SetParam() calls make actual changes in the model. In real application it is necessary to check that all call succeeded and returned S_OK. Failure is quite common and does means only that the parameter value was rejected by the software because it would make impossible the geometry, like an attempt to make ends of an arc too far for the given radius or attempt to make radius too small for the given distance between the ends.

UpdateSurface() call is needed to recalculate the surface after changes in the geometry.
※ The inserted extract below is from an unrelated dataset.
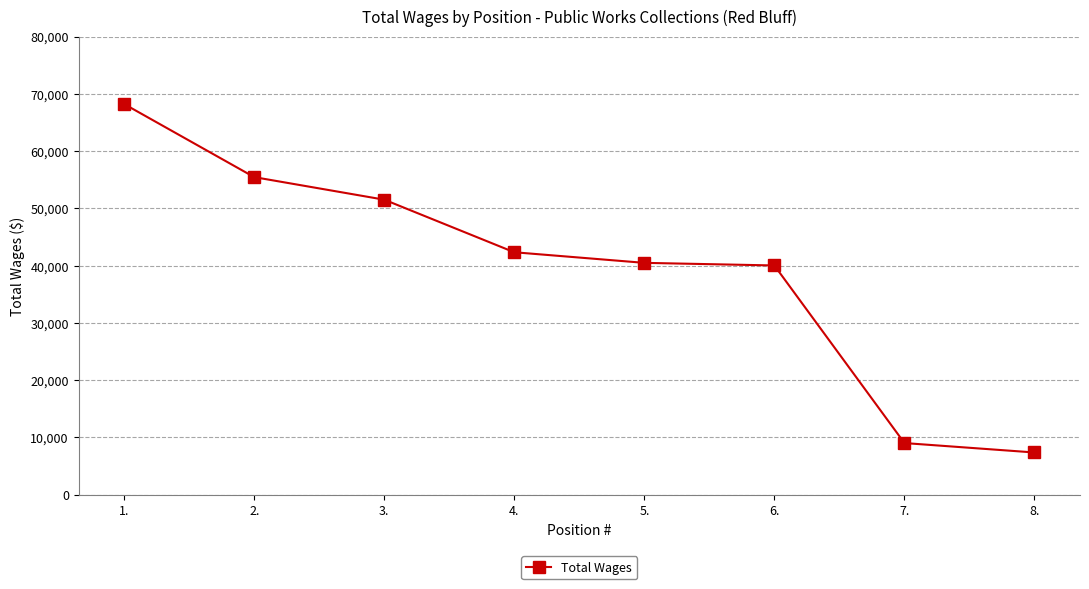

What is the sum of the values at 6. and 5.?

80526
The last two calls is the standard MFC way to make the control to redraw itself.

Step 8. Cleanup

Add virtual destructor to the declaration of the dialog. Add the code below to the implementation file, so that the destructor looks like: 

CPatchDlg::~CPatchDlg()
{
        if(m_pIElemPatch)
            m_pIElemPatch->Release();

        if(m_pIElemEdge1)
            m_pIElemEdge1->Release();

        if(m_pIElemEdge2)
            m_pIElemEdge2->Release();

        if(m_pIStrip)
            m_pIStrip->Release();

        if(m_pIAxiBase)
            m_pIAxiBase->Release();

        if(m_pISection)
                m_pISection->Release();
}

Step 9. Testing the application

Try to enter different values in the edit boxes and observe how the geometry of the model changes. Note that the result depends dramatically on whether the cross position is at the end of z (base ) range, namely 0.0 and 10.0 or anywhere in the middle.

Note also that when the cross-section position is inside the range, left and right hand edges behave differently because the right hand edge is a curve and the left hand one is a straight line. This can be verified using 3D Debugger.